The President turned to his attaché. "Bring SAC down to DEFCON 3. Do it in the clear. Make sure the Soviets pick up on it."
Stoick's eyes opened wide. By lowering the readiness of the Pacific's strategic nuclear forces, the President was making a clear statement of intent to deescalate. It would also made SAC much more vulnerable to attack and much less capable of retaliation, but, well, that was the point. The Soviets would have to be idiots not to take the olive branch.
He nodded. "Can do, sir."
The videoscreen went dark, and a chill slithered up Heather's spine as the room burst into a frenzy of activity.
No, she did not think this was over. Something was wrong – something big. But what was it?
She shook her head. She had a nagging suspicion that the something in question was completely beyond their control – beyond anyone's control, really – and more importantly, she had a job to do.
She rushed through her tasklist, and found Stoick up to the rooftop, busy discussing something with a pair of staff officers.
She took a moment to breathe, and gazed across the airfield. Press-ganged Mountain Rescue Chinooks, chartered helicopters, and a few Air Force choppers pulled off base security duties crisscrossed the sky as they staged to the front. A Vertitruck delivered casualties to a steady stream of ambulances, their sirens blazing as they sped off to Jiegu Town Hospital. Most of the casualties would have been transferred to cargo planes at airfields nearer the battlezone, where they could be quickly shuttled to the big urban hospitals out East. With casualty estimates in the tens of thousands, those big hospitals were an absolute necessity.
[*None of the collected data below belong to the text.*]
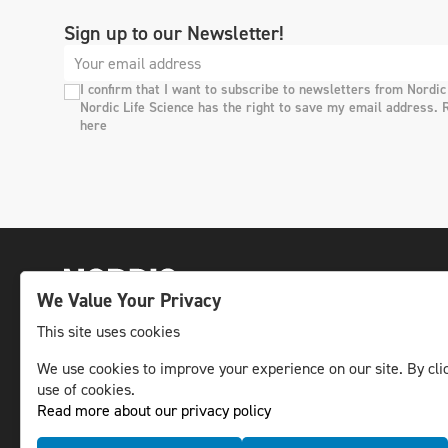
Sign up to our Newsletter!
I confirm that I want to subscribe to newsletters from Nordic
Nordic Life Science has the right to save my email address. 
here
We Value Your Privacy
This site uses cookies
We use cookies to improve your experience on our site. By clic
The leading life science news channel in the
use of cookies.
Nordic region.
Read more about our privacy policy
© NLS Media Group AB – All rights reserved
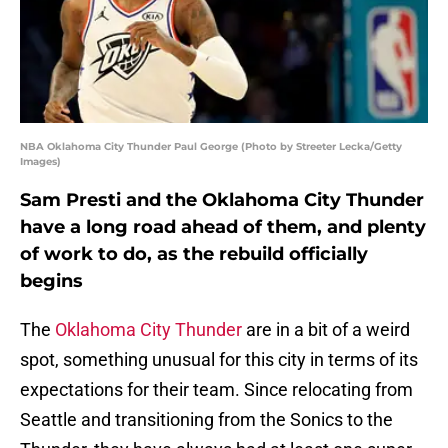
NBA Oklahoma City Thunder Paul George (Photo by Streeter Lecka/Getty
Images)
Sam Presti and the Oklahoma City Thunder
have a long road ahead of them, and plenty
of work to do, as the rebuild officially
begins
The
Oklahoma City Thunder
are in a bit of a weird
spot, something unusual for this city in terms of its
expectations for their team. Since relocating from
Seattle and transitioning from the Sonics to the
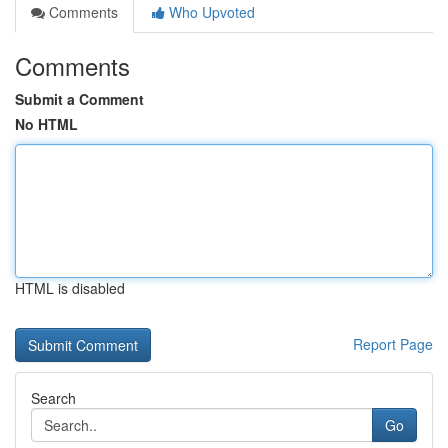
Comments
Who Upvoted
Comments
Submit a Comment
No HTML
HTML is disabled
Report Page
Search
Go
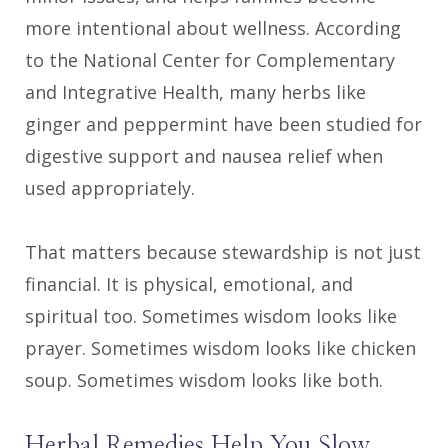
more intentional about wellness. According
to the National Center for Complementary
and Integrative Health, many herbs like
ginger and peppermint have been studied for
digestive support and nausea relief when
used appropriately.
That matters because stewardship is not just
financial. It is physical, emotional, and
spiritual too. Sometimes wisdom looks like
prayer. Sometimes wisdom looks like chicken
soup. Sometimes wisdom looks like both.
Herbal Remedies Help You Slow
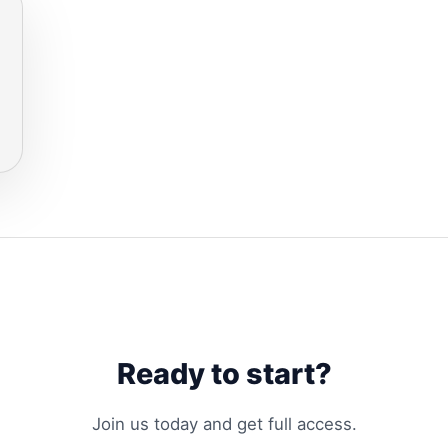
Ready to start?
Join us today and get full access.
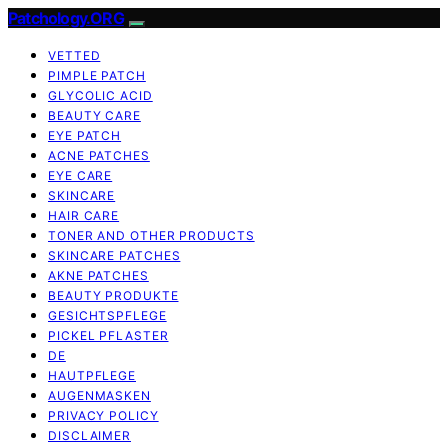
Patchology.ORG
VETTED
PIMPLE PATCH
GLYCOLIC ACID
BEAUTY CARE
EYE PATCH
ACNE PATCHES
EYE CARE
SKINCARE
HAIR CARE
TONER AND OTHER PRODUCTS
SKINCARE PATCHES
AKNE PATCHES
BEAUTY PRODUKTE
GESICHTSPFLEGE
PICKEL PFLASTER
DE
HAUTPFLEGE
AUGENMASKEN
PRIVACY POLICY
DISCLAIMER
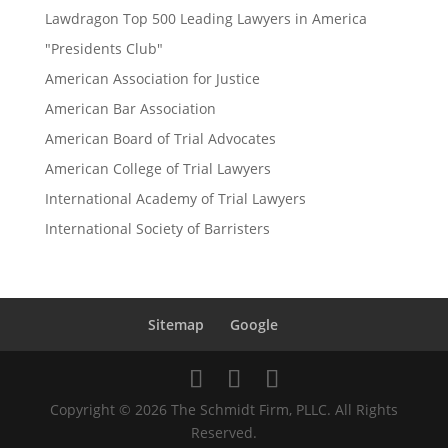
Lawdragon Top 500 Leading Lawyers in America
"Presidents Club"
American Association for Justice
American Bar Association
American Board of Trial Advocates
American College of Trial Lawyers
International Academy of Trial Lawyers
International Society of Barristers
Sitemap
Google
Copyright © 2026 The Schmidt Firm, PLLC. All Rights
Reserved.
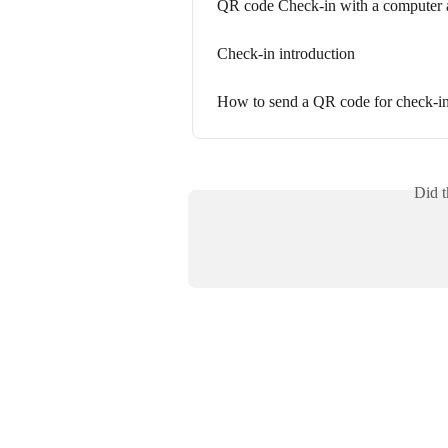
QR code Check-in with a computer 
Check-in introduction
How to send a QR code for check-i
Did t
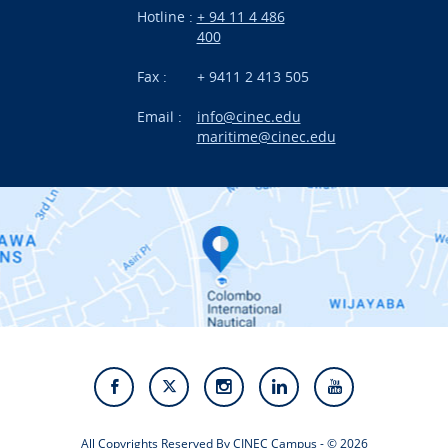
Hotline :
+ 94 11 4 486
International Projects
400
News
Fax :
+ 9411 2 413 505
Email :
info@cinec.edu
Events
maritime@cinec.edu
About CINEC
Contact Us
Alumni
Staff
Photo Gallery
Video Gallery
All Copyrights Reserved By CINEC Campus - © 2026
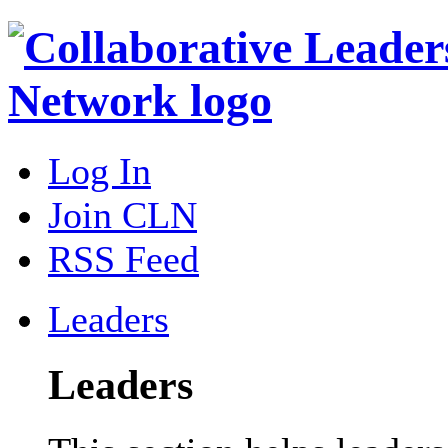
Log In
Join CLN
RSS Feed
Leaders
Leaders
A stick of fresh troops waited in line as the Vertitruck's litters were emptied. Even now, reinforcements were being fed forward in a steady stream, to replace men who had been through hell itself.
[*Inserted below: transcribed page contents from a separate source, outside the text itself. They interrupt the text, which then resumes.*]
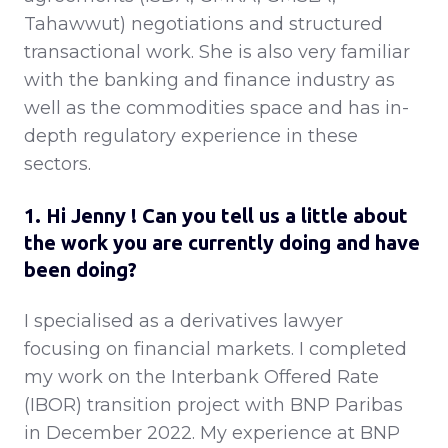
Tahawwut) negotiations and structured
transactional work. She is also very familiar
with the banking and finance industry as
well as the commodities space and has in-
depth regulatory experience in these
sectors.
1. Hi Jenny ! Can you tell us a little about
the work you are currently doing and have
been doing?
I specialised as a derivatives lawyer
focusing on financial markets. I completed
my work on the Interbank Offered Rate
(IBOR) transition project with BNP Paribas
in December 2022. My experience at BNP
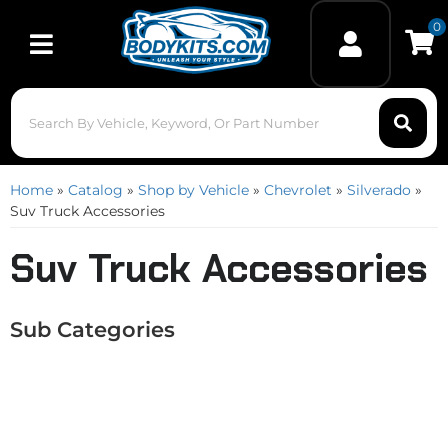
0
Toggle navigation
Home
»
Catalog
»
Shop by Vehicle
»
Chevrolet
»
Silverado
»
Suv Truck Accessories
Suv Truck Accessories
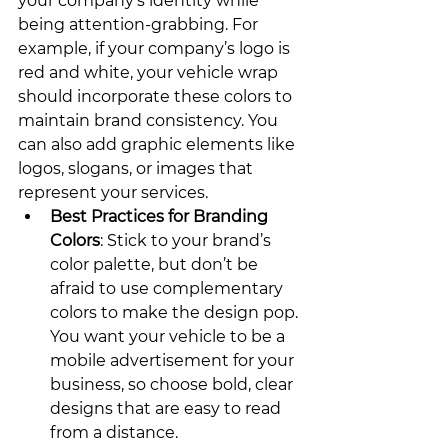
your company’s identity while 
being attention-grabbing. For 
example, if your company’s logo is 
red and white, your vehicle wrap 
should incorporate these colors to 
maintain brand consistency. You 
can also add graphic elements like 
logos, slogans, or images that 
represent your services.
Best Practices for Branding 
Colors
: Stick to your brand’s 
color palette, but don’t be 
afraid to use complementary 
colors to make the design pop. 
You want your vehicle to be a 
mobile advertisement for your 
business, so choose bold, clear 
designs that are easy to read 
from a distance.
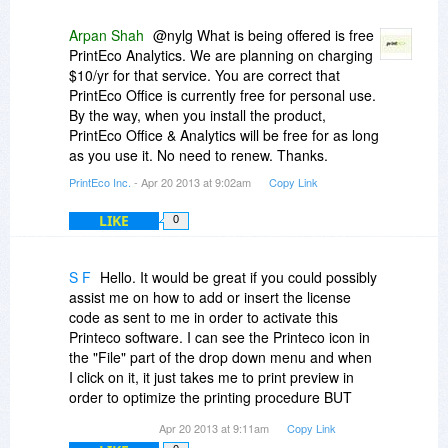
Which then begs the next question with regards
of the time, my laptop is not anywhere near a
to this free offer. What happens at the end of one
network connection and THAT is where I do my
Arpan Shah
@nylg What is being offered is free
year?
printing from, with a portable printer. I am all for
PrintEco Analytics. We are planning on charging
economizing on what I print when I travel, hence
$10/yr for that service. You are correct that
I guess the way the licensing works is the reason
my interest in this program.
PrintEco Office is currently free for personal use.
why you have to sign up and have an account.
By the way, when you install the product,
After one year the software maybe ceases to
Anyway, thank you for this offer...
PrintEco Office & Analytics will be free for as long
work until you renew your subscription/licence.
MB
as you use it. No need to renew. Thanks.
PrintEco Inc.
- Apr 20 2013 at 9:02am
Copy Link
We need to know what the offer actually is.
LIKE
0
If it is for a single subscription then it is free
anyway.
S F
Hello. It would be great if you could possibly
What happens after one year?
assist me on how to add or insert the license
code as sent to me in order to activate this
Printeco software. I can see the Printeco icon in
the "File" part of the drop down menu and when
I click on it, it just takes me to print preview in
order to optimize the printing procedure BUT
there is no pop up window as to where to put or
Apr 20 2013 at 9:11am
Copy Link
insert the license code. Any ideas and help will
Across the field, the town of Jiegu seemed awfully quiet. Traffic in the streets was muted. The aluminum plant's smokestacks lay idle, their high-voltage equipment turned off in expectation of attack. With most of the populace retreating to the perceived safety of fallout shelters, and with the potential for fallout to disrupt operations for weeks, it was the right thing to do.
Stoick turned to Heather. "Ah, Heather! How are things holding up on your end?"
Heather smiled. "Not much yet. It'll take a few hours for the intelligence cycle to give us something to report. There's fallout coming in." She gestured to the sky, and experimentally stretched out an open palm as she checked for dust.
"A light dusting never killed anyone." Stoick chuckled. "I just wanted some fresh air before we get cooped up for a week." The forecasts were saying a few days, and they could always take showers or change clothes after going outside after the worst of the fallout passed, but the point stood.
"Good call." Heather smiled. "I've just got a bad feeling about this, that's all."
A staff officer emerged from the stairwell. "Incoming! Get inside!"
They exchanged a shocked look, and ran inside as air-raid sirens began blaring across town.